In light of the volatility in energy markets, geopolitical tensions, and the urgency of climate change, Morocco is profoundly re-evaluating its energy strategy. In this new equation, liquefied natural gas (LNG) emerges as a structural choice: an economic, industrial, and geopolitical gamble aimed at strengthening the Kingdom’s energy sovereignty, securing supply, and facilitating the transition to a more sustainable mix.
In an interview with Challenge magazine, economist Driss Aïssaoui analyzes the motivations behind this direction, emphasizing that it should not be interpreted as an ecological regression, but rather as a reconfiguration of energy security levers.
Energy sovereignty is not limited to local production
According to Driss Aïssaoui, energy sovereignty is not merely about self-sufficiency in resources. It fundamentally relies on a country’s ability to control its supply routes, logistical choices, and strategic decisions.
In this context, LNG represents a tool for Morocco to reclaim control over its energy access chain by diversifying its suppliers and reducing dependence on constrained delivery channels.
A break from past dependencies
The shift toward LNG marks, according to the economist, a break from a time when Moroccan supply depended on limited routes, notably through the Iberian network. The project to establish a Floating Storage and Regasification Unit (FSRU) at Jorf Lasfar is intended to enable Morocco to access the global LNG market directly.
This infrastructure would provide the Kingdom with greater logistical and decision-making autonomy: the ability to choose its suppliers based on market conditions and strategic imperatives, without being tied to a single energy corridor.
Substantial but foundational investments
The investments being made, valued at several billion dollars, align with a logic of structuring infrastructures. Driss Aïssaoui compares them to investments in ports, highways, or renewable energy: initially heavy projects, but capable of sustainably transforming the country’s competitiveness and economic security.
The launched tenders aim to build a genuine gas backbone, linking ports, industrial zones, and power plants. The expected benefits are manifold:
- improved industrial competitiveness,
- reduced energy bills,
- job creation,
- enhanced attractiveness for investors.
A “transitional” but strategic role in energy transition
From a climatic perspective, the integration of natural gas into Morocco’s energy mix is presented as a transitional solution. Although gas remains a fossil fuel, it is seen as less polluting than coal and, crucially, more flexible, making it a stabilizing tool for the grid.
In a system where wind and solar energy are gaining momentum, Morocco needs dispatchable capacities to ensure a balance between production and consumption. Driss Aïssaoui emphasizes this point: LNG plays a supportive role, ensuring a stable electricity supply without compromising service continuity.
A strategy linked to green hydrogen and the Nigeria-Morocco pipeline
In the medium to long term, this energy trajectory aligns with the Kingdom’s ambitions surrounding green hydrogen and the Nigeria-Morocco pipeline project.

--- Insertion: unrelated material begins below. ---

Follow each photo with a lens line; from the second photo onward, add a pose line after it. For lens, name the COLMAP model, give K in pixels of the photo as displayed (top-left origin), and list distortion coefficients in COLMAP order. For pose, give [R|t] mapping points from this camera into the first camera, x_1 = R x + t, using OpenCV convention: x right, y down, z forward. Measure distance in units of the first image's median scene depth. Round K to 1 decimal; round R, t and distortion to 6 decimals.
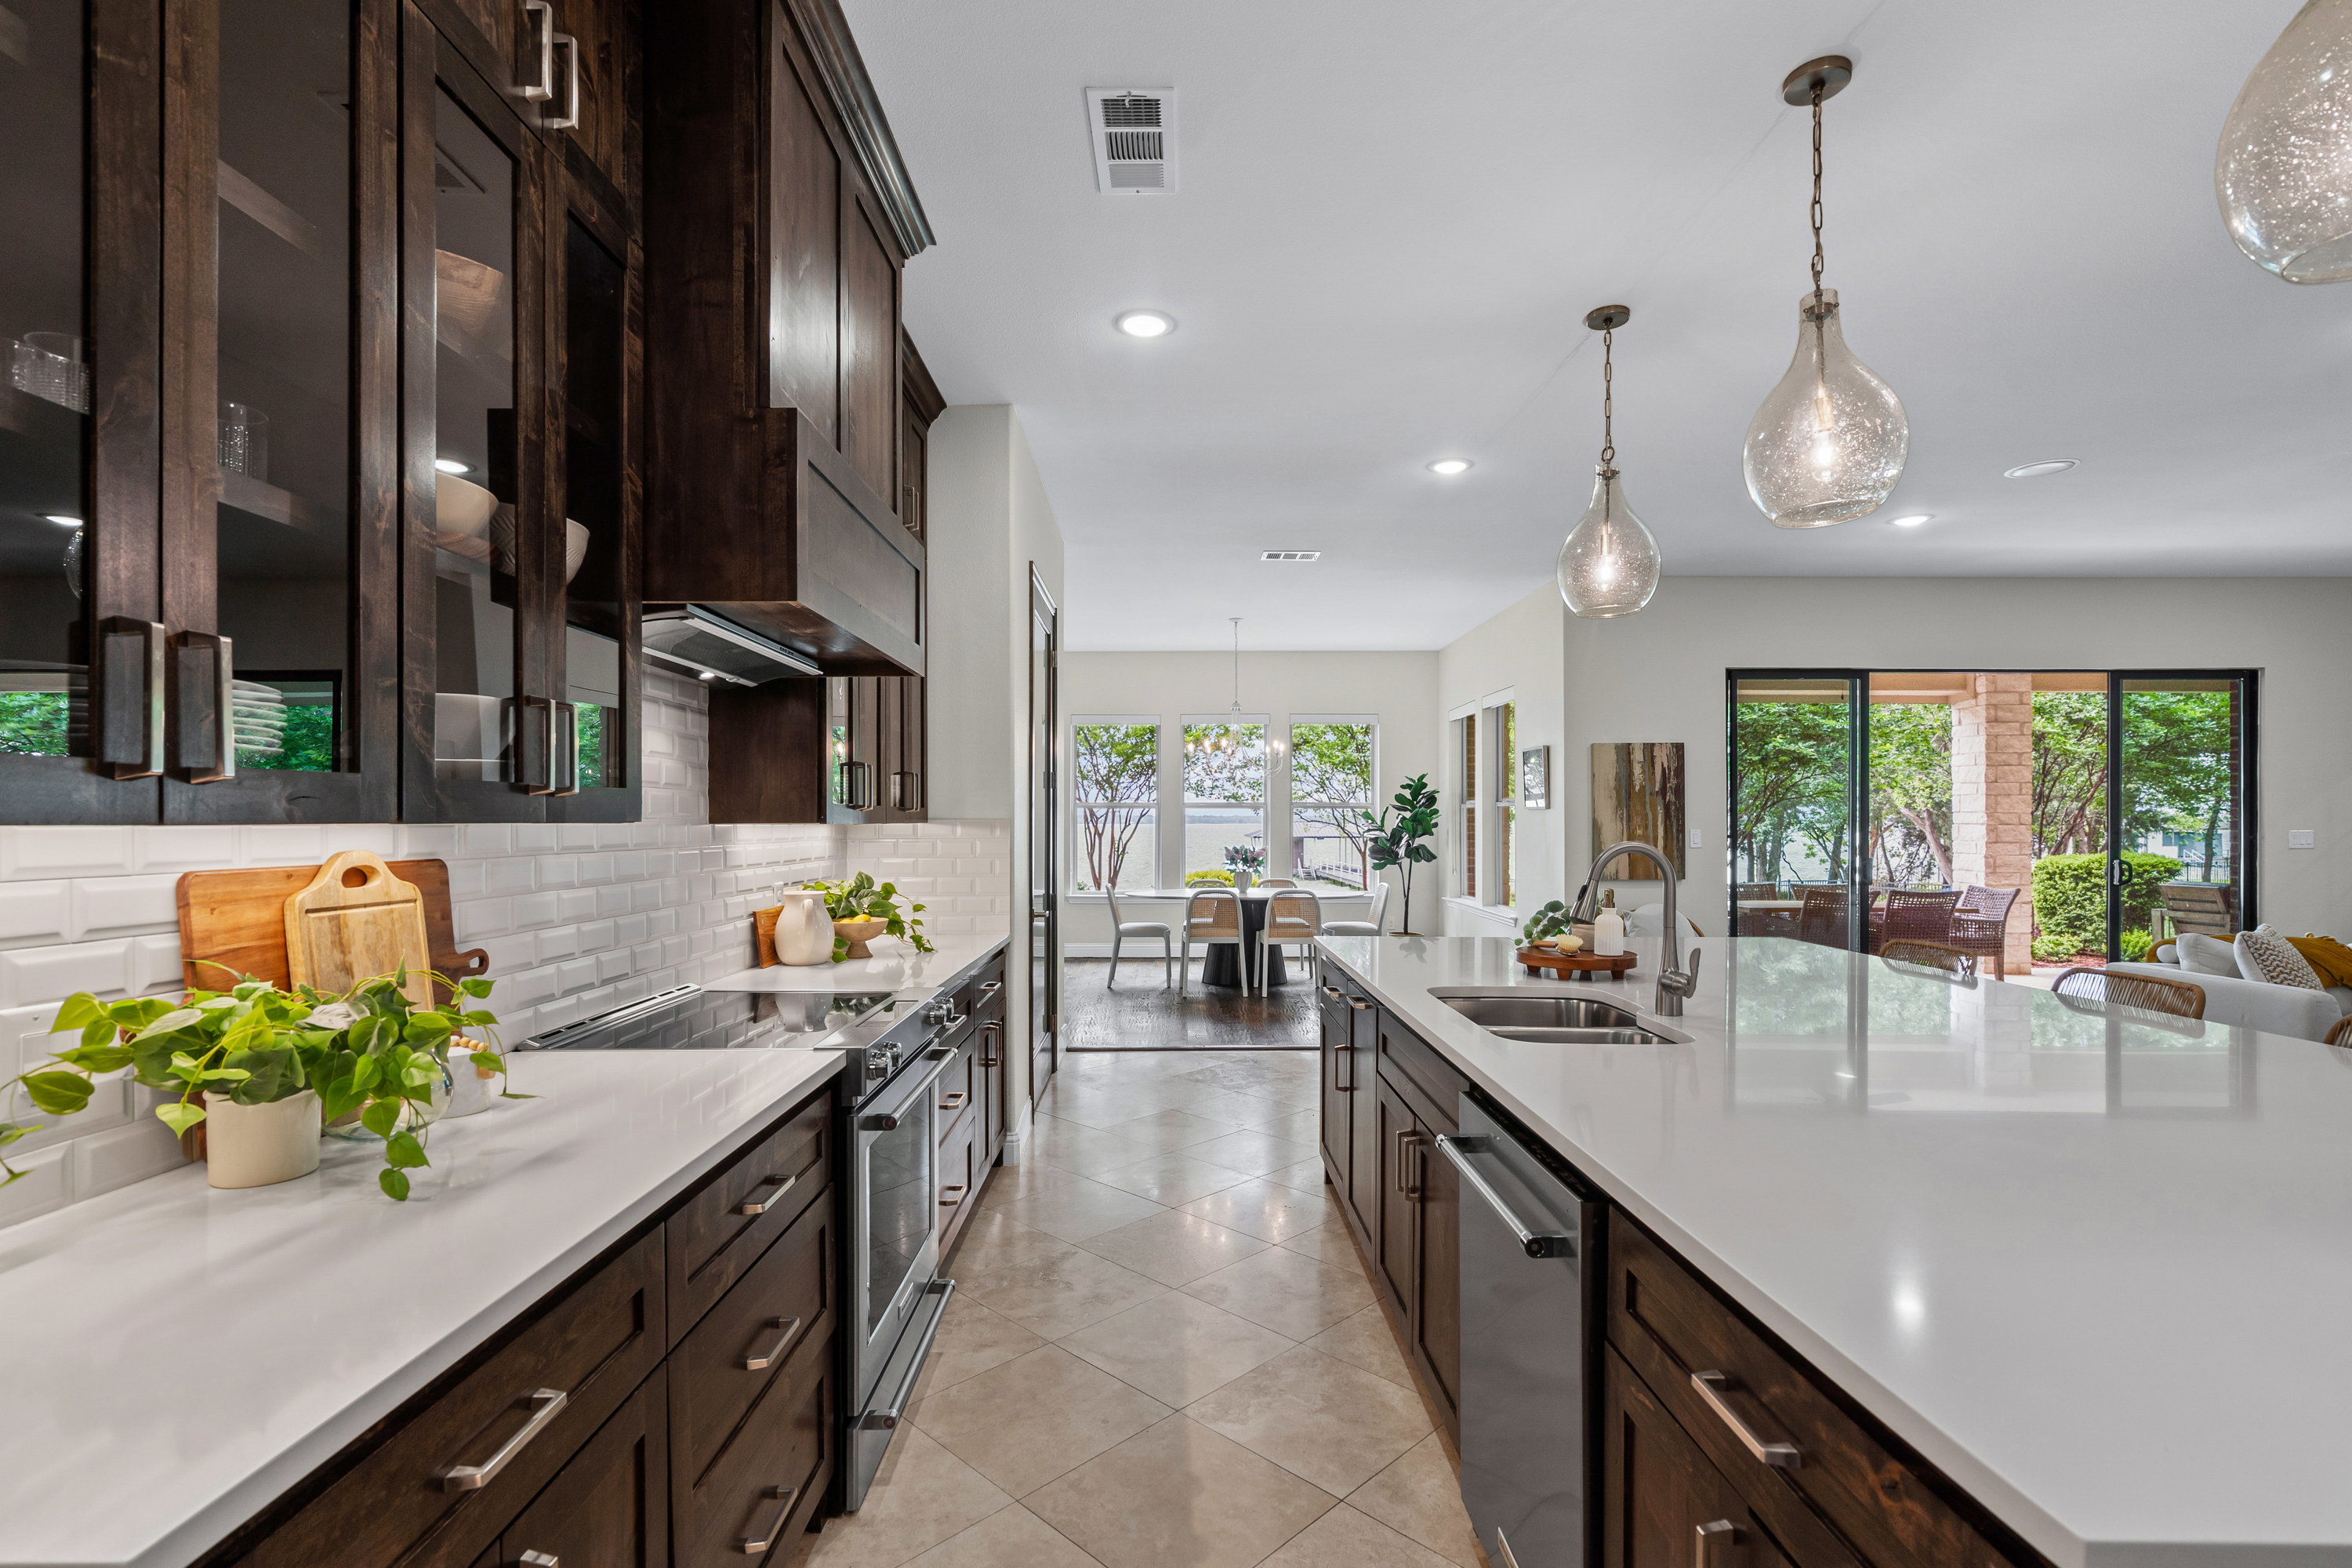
lens RADIAL K [[1074.2, 0, 1174.1], [0, 1074.2, 807.9], [0, 0, 1]] dist [-0.000456, -0.000026]
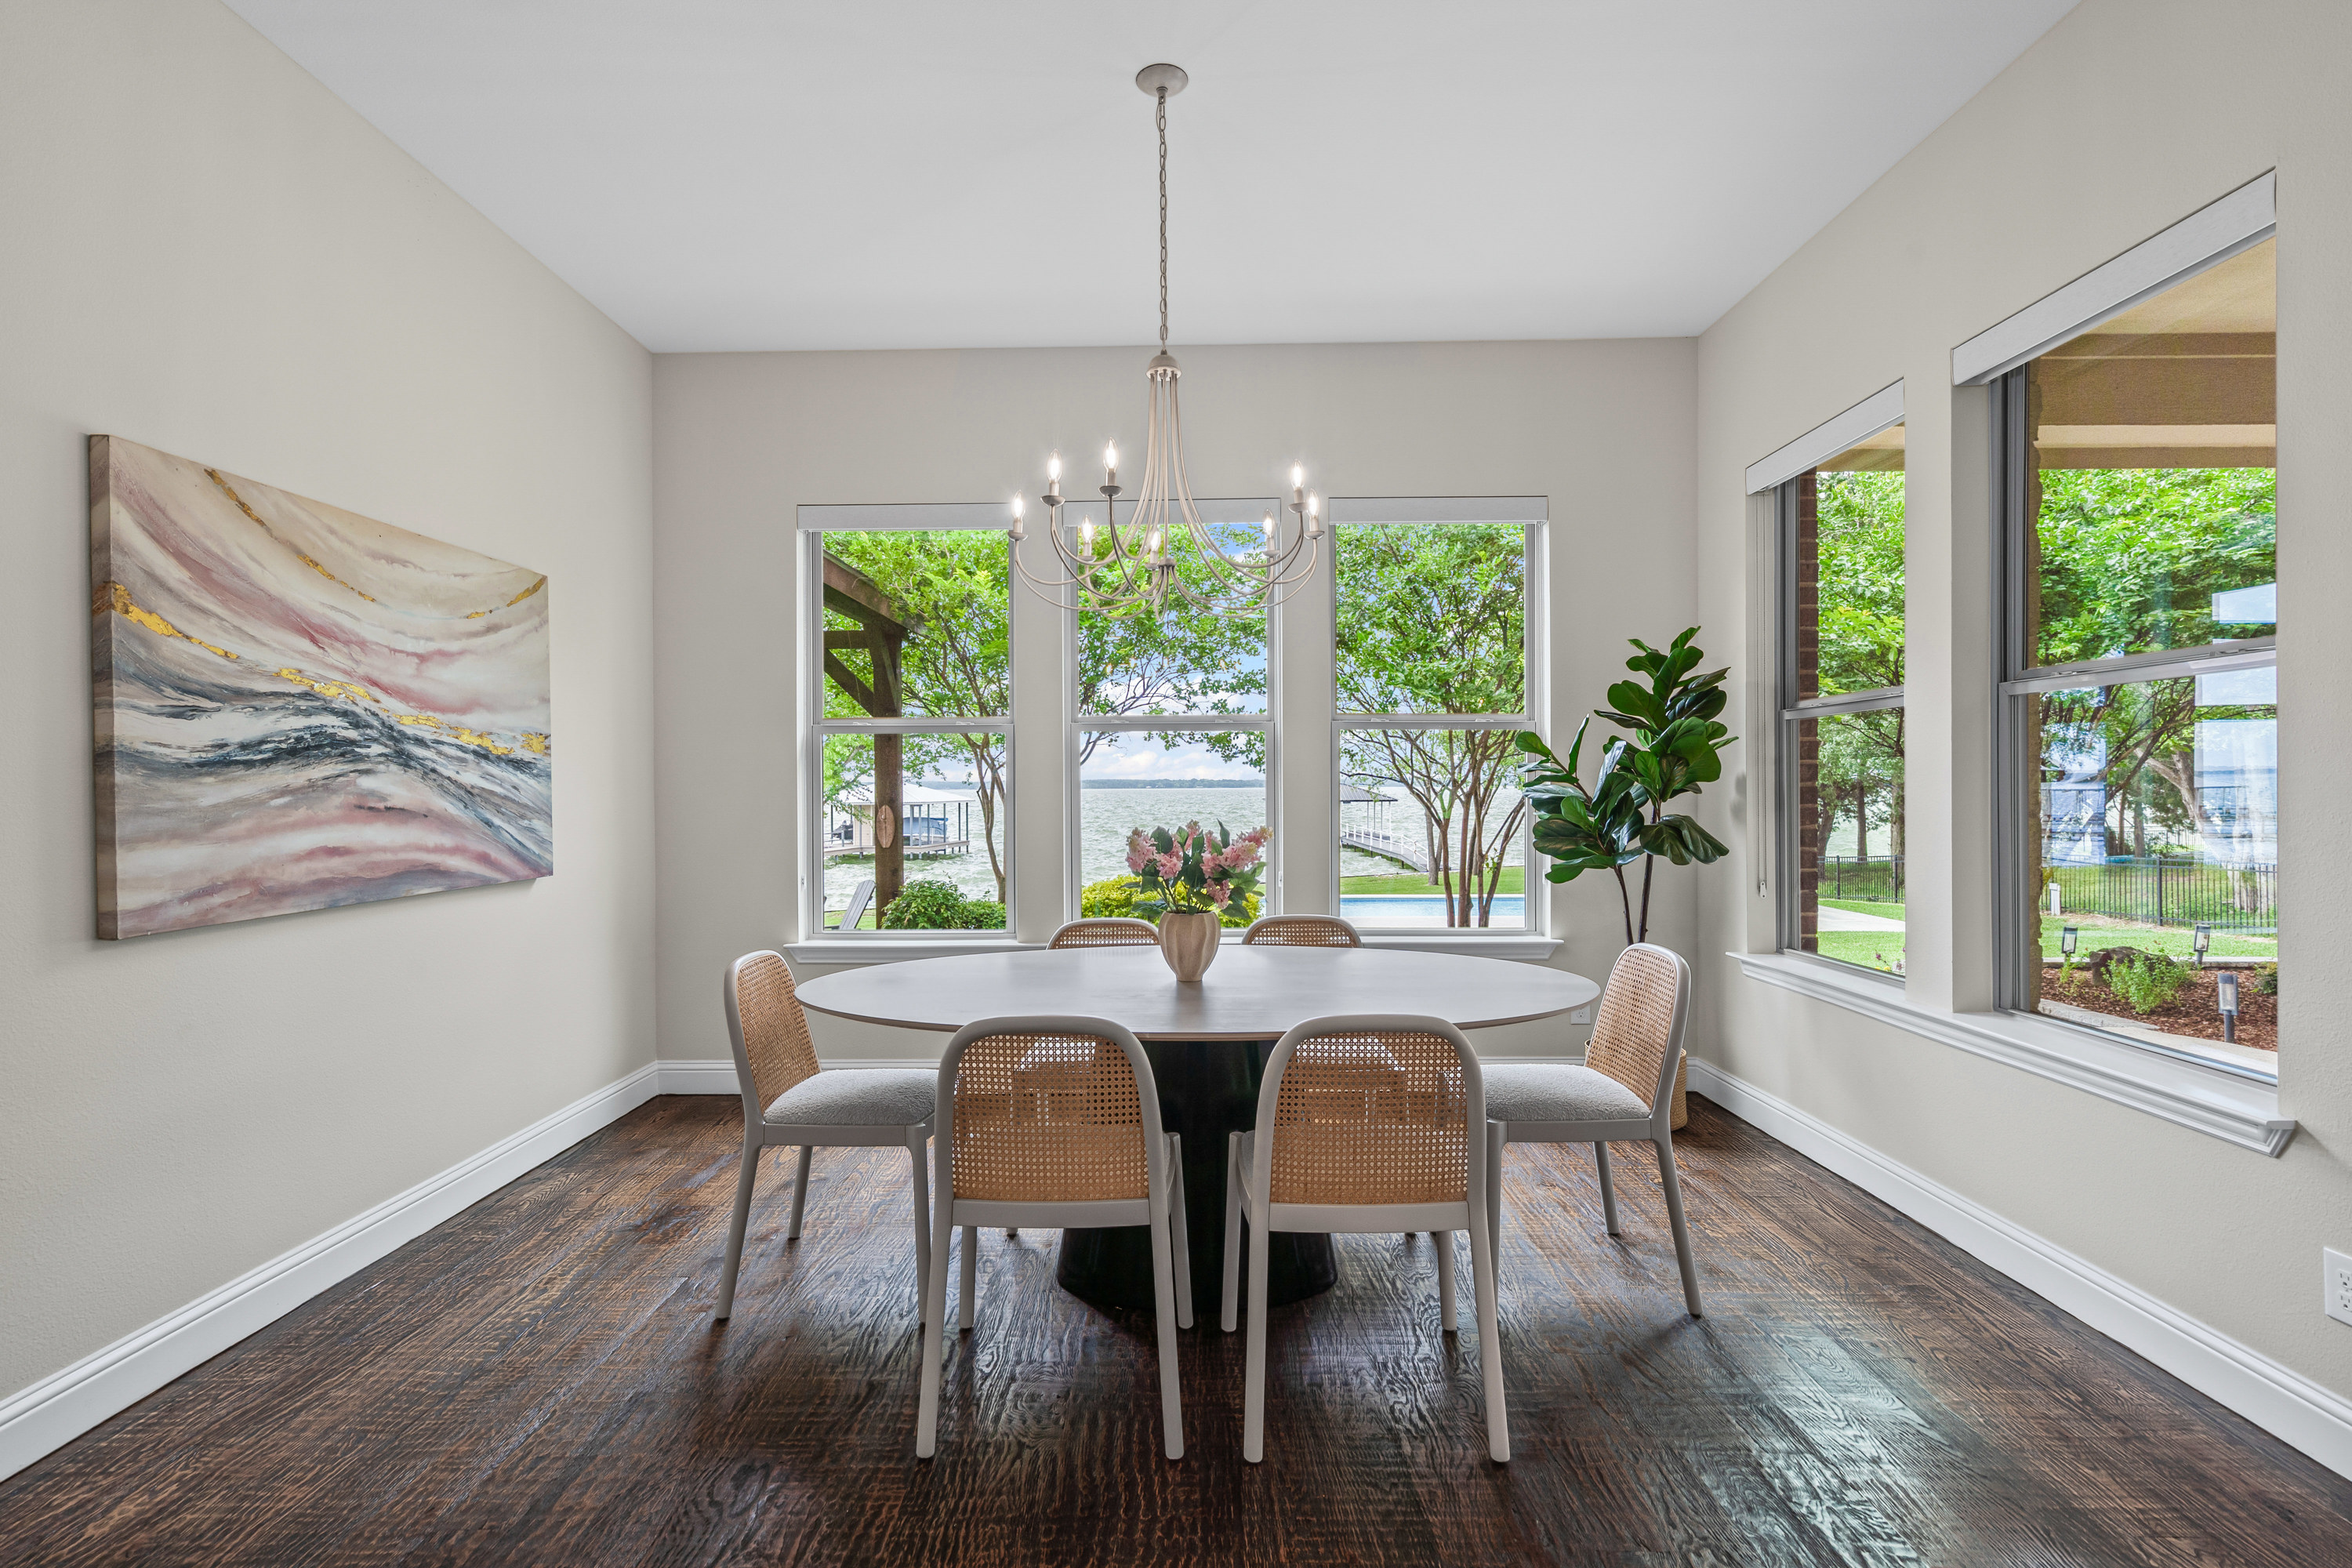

For the economist, the key lies in Morocco’s ability to develop scalable infrastructures. The idea is not to build a fixed system around gas, but to create networks that can accommodate decarbonized molecules in the future.
In this vision, LNG is not an end in itself, but a preparation lever: it allows for the establishment of infrastructures, skills, and an energy architecture that may serve cleaner sources in the future.
Toward a regional energy hub role
By combining access to the global LNG market, local gas potential, and a regional vision, Morocco aspires to position itself as an energy hub linking Africa, Europe, and the Atlantic.
This strategy also aims to limit the risk of stranded assets through a gradual and integrated approach: investing today in gas as a transitional solution while maintaining an open trajectory toward low-carbon energies.